A change. A courtyard, and a dignified figure sitting on a dais. A justice’s scales revealed in the late afternoon sun, a figure sure of himself, not cowed by the magnitude of what he is about to do. A verdict read in soft tones to an uncomprehending defendant. A familiar face, out of chains, not so dirty or so abject in hopelessness yet. Howls of triumph, a slap of backs in the front rows as the verdict of guilty is read out, drowning out a carefully considered argument. A justice slumping back into his seat, a speech cut short, careful words, measured to show those now howling of the spurious nature of the case of the danger and the injustice. A careful warning to those involved. All ignored in for a quest of misplaced vengeance.
A change. Feet swing in the air, one kick of heroism seeming to flail in the direction of a distant homeland, seeking on the distant and now dark horizon home. A second kick, seeming to sail into the future, cut short. A shudder; like that of a spinning top ending its gyrations, flailing to its demise on some child’s floor. End.
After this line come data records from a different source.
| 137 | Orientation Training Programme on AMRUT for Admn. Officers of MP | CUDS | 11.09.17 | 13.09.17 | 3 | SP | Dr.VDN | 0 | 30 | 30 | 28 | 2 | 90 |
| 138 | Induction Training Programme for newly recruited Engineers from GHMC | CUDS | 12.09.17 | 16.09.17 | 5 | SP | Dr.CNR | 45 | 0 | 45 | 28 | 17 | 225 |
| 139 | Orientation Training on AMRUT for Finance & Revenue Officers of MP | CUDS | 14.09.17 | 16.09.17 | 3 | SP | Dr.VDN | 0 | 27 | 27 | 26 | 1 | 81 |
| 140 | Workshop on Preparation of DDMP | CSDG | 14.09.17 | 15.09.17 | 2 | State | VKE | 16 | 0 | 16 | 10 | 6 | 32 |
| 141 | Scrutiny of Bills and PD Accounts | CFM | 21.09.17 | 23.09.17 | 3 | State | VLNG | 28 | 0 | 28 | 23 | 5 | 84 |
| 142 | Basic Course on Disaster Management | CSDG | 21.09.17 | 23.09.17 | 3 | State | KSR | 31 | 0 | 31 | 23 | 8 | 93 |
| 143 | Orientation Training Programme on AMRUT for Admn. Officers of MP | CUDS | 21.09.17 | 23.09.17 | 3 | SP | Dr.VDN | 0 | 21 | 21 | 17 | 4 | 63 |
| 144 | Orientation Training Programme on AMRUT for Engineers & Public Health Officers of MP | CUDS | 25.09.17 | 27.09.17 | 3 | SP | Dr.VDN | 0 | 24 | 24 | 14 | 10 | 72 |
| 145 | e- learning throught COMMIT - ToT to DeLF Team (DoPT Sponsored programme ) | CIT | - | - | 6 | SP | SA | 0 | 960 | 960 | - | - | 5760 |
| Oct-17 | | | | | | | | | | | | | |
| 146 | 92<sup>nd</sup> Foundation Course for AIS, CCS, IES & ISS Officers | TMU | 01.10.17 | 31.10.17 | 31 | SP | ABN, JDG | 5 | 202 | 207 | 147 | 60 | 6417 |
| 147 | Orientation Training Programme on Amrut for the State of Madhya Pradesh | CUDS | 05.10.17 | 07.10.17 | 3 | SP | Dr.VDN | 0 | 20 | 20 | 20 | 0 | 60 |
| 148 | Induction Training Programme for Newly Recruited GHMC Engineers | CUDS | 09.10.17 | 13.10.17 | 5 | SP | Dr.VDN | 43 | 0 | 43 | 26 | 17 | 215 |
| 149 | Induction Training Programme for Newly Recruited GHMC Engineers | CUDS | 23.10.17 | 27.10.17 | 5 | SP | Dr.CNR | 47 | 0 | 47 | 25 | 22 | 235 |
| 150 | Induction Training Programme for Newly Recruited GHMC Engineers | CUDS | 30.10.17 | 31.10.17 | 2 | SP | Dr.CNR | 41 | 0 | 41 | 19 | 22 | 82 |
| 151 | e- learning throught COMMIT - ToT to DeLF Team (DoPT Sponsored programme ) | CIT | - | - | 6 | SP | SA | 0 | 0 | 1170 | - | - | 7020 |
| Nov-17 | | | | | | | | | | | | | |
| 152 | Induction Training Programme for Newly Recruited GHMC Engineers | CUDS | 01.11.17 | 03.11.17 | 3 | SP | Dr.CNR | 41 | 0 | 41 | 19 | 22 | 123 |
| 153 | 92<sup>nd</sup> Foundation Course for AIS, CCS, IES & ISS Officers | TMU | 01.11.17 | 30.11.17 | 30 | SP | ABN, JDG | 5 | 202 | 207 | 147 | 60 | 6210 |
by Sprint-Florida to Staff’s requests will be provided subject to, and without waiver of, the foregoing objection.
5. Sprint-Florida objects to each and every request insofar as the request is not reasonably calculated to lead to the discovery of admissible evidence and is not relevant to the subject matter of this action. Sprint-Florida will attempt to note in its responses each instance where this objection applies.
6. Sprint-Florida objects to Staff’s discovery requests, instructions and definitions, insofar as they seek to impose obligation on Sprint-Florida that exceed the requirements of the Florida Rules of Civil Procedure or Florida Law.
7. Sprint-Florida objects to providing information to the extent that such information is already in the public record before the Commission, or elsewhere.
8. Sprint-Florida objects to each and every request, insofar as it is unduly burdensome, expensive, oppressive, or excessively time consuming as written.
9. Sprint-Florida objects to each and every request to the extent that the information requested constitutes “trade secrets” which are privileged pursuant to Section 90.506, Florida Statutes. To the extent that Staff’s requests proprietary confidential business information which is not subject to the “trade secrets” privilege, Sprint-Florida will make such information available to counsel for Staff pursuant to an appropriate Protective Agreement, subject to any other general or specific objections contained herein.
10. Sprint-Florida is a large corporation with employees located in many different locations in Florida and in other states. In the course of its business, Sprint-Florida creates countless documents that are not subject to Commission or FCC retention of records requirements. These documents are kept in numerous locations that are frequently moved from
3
A justice his back turned on a verdict he regrets. And with that would begin a reform process and years of long fighting for what seems a futile cause. Cobwebs of logic swept away by a burning desire for justice, opposition in Senate, and in the populace swept before the strength of the arguers.
A change. Success. Three times do a third of the Senators rise, and three times do they in unison proclaim acceptance. And each time the roaring of cheers and claps echoes from courtyards just outside the room. Heady days. A triumph for justice. Just a slow progression forward. Matah laughing in the background.